→ **REQUIREMENT**
Only one stretch of the data below is wanted: the lines starting at the one with "[373,228,424,240] those ->" and ending at the one with "[82,363,122,376] Write ->", both included, given again exactly.

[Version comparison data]

——

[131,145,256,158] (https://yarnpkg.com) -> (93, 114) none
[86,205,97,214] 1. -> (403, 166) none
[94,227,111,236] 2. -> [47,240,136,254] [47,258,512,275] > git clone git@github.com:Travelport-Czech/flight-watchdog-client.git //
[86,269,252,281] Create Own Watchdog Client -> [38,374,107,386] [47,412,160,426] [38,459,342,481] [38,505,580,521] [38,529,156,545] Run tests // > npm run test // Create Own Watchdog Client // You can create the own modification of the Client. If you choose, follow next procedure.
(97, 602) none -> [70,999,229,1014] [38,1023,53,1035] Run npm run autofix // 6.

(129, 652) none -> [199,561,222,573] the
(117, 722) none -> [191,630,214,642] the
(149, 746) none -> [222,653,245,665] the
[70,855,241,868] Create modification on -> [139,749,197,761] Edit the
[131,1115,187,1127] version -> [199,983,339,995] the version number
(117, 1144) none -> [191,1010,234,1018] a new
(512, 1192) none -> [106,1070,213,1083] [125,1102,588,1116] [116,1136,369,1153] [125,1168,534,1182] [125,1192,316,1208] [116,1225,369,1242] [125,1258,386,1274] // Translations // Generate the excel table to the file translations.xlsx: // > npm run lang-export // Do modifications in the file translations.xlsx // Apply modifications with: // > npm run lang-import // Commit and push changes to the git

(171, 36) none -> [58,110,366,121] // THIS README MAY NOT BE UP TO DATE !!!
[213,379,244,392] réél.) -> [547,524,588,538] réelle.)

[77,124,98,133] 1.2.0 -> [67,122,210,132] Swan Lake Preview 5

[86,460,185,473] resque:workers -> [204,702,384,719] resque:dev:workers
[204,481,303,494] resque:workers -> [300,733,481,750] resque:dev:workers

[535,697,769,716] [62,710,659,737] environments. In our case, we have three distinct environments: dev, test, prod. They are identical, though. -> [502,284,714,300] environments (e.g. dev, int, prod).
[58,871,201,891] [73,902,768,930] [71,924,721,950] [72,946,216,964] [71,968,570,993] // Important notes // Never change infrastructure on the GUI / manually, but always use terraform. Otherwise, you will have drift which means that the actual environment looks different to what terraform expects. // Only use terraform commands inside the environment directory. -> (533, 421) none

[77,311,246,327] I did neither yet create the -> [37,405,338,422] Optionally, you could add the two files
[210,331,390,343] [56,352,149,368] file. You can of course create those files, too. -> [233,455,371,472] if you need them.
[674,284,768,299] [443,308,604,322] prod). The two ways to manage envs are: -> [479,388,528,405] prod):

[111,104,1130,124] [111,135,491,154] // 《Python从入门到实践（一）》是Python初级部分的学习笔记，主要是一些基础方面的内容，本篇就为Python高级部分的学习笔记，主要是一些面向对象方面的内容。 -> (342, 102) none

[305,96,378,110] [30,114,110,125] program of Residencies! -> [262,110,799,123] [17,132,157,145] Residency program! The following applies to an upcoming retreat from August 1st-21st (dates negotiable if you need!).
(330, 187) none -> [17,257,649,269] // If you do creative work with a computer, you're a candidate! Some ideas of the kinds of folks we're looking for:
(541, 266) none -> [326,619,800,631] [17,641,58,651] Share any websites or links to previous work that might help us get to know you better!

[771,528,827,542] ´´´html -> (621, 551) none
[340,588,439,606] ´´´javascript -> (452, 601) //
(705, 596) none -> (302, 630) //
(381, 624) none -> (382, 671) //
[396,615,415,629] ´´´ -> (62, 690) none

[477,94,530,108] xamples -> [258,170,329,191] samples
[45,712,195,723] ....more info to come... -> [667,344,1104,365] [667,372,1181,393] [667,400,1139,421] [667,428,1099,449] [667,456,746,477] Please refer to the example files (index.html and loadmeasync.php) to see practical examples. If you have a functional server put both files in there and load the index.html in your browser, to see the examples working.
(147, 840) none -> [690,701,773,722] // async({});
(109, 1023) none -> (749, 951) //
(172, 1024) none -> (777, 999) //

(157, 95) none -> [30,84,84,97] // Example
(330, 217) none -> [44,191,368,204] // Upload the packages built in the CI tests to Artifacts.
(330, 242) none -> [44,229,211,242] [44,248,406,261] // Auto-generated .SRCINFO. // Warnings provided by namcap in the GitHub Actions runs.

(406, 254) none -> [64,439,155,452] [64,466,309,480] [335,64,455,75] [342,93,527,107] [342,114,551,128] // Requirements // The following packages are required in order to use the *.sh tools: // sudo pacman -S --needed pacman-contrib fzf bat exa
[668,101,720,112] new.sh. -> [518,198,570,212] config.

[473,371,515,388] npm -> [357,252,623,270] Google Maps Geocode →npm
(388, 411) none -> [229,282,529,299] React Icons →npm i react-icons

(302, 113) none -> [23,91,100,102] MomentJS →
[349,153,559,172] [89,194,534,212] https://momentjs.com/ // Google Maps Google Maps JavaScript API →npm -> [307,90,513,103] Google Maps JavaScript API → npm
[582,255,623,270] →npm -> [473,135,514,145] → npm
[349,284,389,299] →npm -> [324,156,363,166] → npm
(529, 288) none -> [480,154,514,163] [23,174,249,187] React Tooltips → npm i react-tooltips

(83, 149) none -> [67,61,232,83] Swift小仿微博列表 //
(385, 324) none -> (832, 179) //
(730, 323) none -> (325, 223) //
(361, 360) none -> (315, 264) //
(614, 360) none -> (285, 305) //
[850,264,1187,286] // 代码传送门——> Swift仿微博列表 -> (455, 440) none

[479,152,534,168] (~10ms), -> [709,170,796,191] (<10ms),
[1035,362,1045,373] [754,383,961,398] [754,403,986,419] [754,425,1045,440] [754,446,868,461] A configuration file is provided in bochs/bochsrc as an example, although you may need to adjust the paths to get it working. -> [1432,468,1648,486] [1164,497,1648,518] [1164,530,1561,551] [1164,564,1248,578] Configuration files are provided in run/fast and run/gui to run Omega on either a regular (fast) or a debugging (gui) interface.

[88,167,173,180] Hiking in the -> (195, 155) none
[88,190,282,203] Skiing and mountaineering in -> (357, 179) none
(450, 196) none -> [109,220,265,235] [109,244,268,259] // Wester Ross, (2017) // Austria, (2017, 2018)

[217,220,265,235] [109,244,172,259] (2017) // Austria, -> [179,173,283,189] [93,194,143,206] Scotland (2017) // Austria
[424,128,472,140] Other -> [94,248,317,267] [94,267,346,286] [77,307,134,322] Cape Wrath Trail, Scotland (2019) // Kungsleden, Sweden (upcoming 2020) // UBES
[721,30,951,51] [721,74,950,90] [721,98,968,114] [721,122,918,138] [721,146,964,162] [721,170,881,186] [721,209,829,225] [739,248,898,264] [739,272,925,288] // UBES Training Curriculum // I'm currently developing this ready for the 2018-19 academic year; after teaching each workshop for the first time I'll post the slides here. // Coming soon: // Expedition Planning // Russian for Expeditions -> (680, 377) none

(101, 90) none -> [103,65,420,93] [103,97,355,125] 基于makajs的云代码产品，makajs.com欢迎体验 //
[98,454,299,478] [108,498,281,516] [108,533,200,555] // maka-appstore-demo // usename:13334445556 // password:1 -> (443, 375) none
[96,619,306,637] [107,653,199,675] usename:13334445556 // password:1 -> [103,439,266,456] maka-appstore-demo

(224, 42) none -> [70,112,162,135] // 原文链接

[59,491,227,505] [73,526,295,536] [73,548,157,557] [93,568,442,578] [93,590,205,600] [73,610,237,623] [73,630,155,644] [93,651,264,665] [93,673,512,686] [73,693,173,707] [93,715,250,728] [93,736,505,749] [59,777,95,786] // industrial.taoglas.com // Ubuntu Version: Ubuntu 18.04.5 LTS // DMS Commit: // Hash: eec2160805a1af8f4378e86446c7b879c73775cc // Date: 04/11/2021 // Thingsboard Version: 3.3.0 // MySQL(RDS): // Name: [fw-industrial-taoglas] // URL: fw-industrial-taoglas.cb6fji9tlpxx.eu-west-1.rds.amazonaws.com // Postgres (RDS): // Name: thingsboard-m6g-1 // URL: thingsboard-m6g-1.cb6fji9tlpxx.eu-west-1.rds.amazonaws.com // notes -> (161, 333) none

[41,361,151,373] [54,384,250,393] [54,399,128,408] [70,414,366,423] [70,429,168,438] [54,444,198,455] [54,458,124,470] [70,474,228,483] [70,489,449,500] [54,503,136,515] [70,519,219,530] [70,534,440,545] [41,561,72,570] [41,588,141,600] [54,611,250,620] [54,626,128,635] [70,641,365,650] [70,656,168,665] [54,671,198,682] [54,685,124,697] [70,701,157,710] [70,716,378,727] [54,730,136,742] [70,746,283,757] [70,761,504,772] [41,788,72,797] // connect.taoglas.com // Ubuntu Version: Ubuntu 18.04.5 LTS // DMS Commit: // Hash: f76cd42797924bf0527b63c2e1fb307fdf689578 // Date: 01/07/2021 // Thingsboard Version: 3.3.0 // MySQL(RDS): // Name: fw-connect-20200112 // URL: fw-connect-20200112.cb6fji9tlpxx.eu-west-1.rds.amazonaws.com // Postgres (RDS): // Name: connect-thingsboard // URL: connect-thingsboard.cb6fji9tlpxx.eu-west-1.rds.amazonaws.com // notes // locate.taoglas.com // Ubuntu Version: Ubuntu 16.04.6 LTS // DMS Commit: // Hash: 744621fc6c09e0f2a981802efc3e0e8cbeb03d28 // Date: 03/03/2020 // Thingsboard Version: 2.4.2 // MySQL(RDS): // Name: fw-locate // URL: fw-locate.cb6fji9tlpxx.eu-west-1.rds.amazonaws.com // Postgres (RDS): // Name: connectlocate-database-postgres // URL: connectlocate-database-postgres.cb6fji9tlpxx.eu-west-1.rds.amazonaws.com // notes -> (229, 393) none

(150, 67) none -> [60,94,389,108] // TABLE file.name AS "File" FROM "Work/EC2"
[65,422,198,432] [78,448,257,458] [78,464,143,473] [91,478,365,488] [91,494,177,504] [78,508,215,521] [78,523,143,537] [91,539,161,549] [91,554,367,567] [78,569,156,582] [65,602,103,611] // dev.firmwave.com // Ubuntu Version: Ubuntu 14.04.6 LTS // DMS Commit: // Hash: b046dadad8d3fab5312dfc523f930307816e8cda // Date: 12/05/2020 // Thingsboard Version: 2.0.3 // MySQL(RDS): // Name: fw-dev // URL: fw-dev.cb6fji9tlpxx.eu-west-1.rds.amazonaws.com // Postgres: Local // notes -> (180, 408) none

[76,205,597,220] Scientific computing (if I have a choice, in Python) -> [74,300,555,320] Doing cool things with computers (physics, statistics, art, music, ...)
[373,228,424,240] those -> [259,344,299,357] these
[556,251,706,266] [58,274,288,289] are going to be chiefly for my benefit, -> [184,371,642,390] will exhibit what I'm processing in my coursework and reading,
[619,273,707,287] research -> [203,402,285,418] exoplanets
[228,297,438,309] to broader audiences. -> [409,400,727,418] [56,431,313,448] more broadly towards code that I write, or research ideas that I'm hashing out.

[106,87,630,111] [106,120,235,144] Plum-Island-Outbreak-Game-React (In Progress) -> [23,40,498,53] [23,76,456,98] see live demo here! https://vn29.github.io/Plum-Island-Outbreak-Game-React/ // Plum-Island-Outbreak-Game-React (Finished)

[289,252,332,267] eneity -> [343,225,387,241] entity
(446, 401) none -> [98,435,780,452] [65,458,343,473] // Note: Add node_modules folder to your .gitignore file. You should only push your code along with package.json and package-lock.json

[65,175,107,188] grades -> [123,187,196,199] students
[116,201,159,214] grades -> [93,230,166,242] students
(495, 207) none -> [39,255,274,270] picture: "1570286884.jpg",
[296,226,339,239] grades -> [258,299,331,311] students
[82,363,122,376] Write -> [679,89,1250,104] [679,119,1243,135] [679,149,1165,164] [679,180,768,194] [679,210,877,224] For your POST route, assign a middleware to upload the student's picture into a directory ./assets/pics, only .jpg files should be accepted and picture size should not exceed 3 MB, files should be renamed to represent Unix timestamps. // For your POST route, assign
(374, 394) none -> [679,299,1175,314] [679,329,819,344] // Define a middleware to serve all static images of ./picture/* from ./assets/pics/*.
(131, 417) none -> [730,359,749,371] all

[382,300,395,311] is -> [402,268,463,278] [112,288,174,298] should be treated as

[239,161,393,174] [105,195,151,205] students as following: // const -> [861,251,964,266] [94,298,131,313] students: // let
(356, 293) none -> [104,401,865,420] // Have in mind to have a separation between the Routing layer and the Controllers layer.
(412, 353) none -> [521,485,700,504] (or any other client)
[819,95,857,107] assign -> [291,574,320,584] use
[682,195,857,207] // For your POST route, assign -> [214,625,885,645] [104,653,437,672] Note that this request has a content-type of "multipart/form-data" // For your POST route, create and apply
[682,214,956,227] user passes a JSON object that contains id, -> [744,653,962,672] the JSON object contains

——

→ **REPLY**
[373,228,424,240] those -> [259,344,299,357] these
[556,251,706,266] [58,274,288,289] are going to be chiefly for my benefit, -> [184,371,642,390] will exhibit what I'm processing in my coursework and reading,
[619,273,707,287] research -> [203,402,285,418] exoplanets
[228,297,438,309] to broader audiences. -> [409,400,727,418] [56,431,313,448] more broadly towards code that I write, or research ideas that I'm hashing out.

[106,87,630,111] [106,120,235,144] Plum-Island-Outbreak-Game-React (In Progress) -> [23,40,498,53] [23,76,456,98] see live demo here! https://vn29.github.io/Plum-Island-Outbreak-Game-React/ // Plum-Island-Outbreak-Game-React (Finished)

[289,252,332,267] eneity -> [343,225,387,241] entity
(446, 401) none -> [98,435,780,452] [65,458,343,473] // Note: Add node_modules folder to your .gitignore file. You should only push your code along with package.json and package-lock.json

[65,175,107,188] grades -> [123,187,196,199] students
[116,201,159,214] grades -> [93,230,166,242] students
(495, 207) none -> [39,255,274,270] picture: "1570286884.jpg",
[296,226,339,239] grades -> [258,299,331,311] students
[82,363,122,376] Write -> [679,89,1250,104] [679,119,1243,135] [679,149,1165,164] [679,180,768,194] [679,210,877,224] For your POST route, assign a middleware to upload the student's picture into a directory ./assets/pics, only .jpg files should be accepted and picture size should not exceed 3 MB, files should be renamed to represent Unix timestamps. // For your POST route, assign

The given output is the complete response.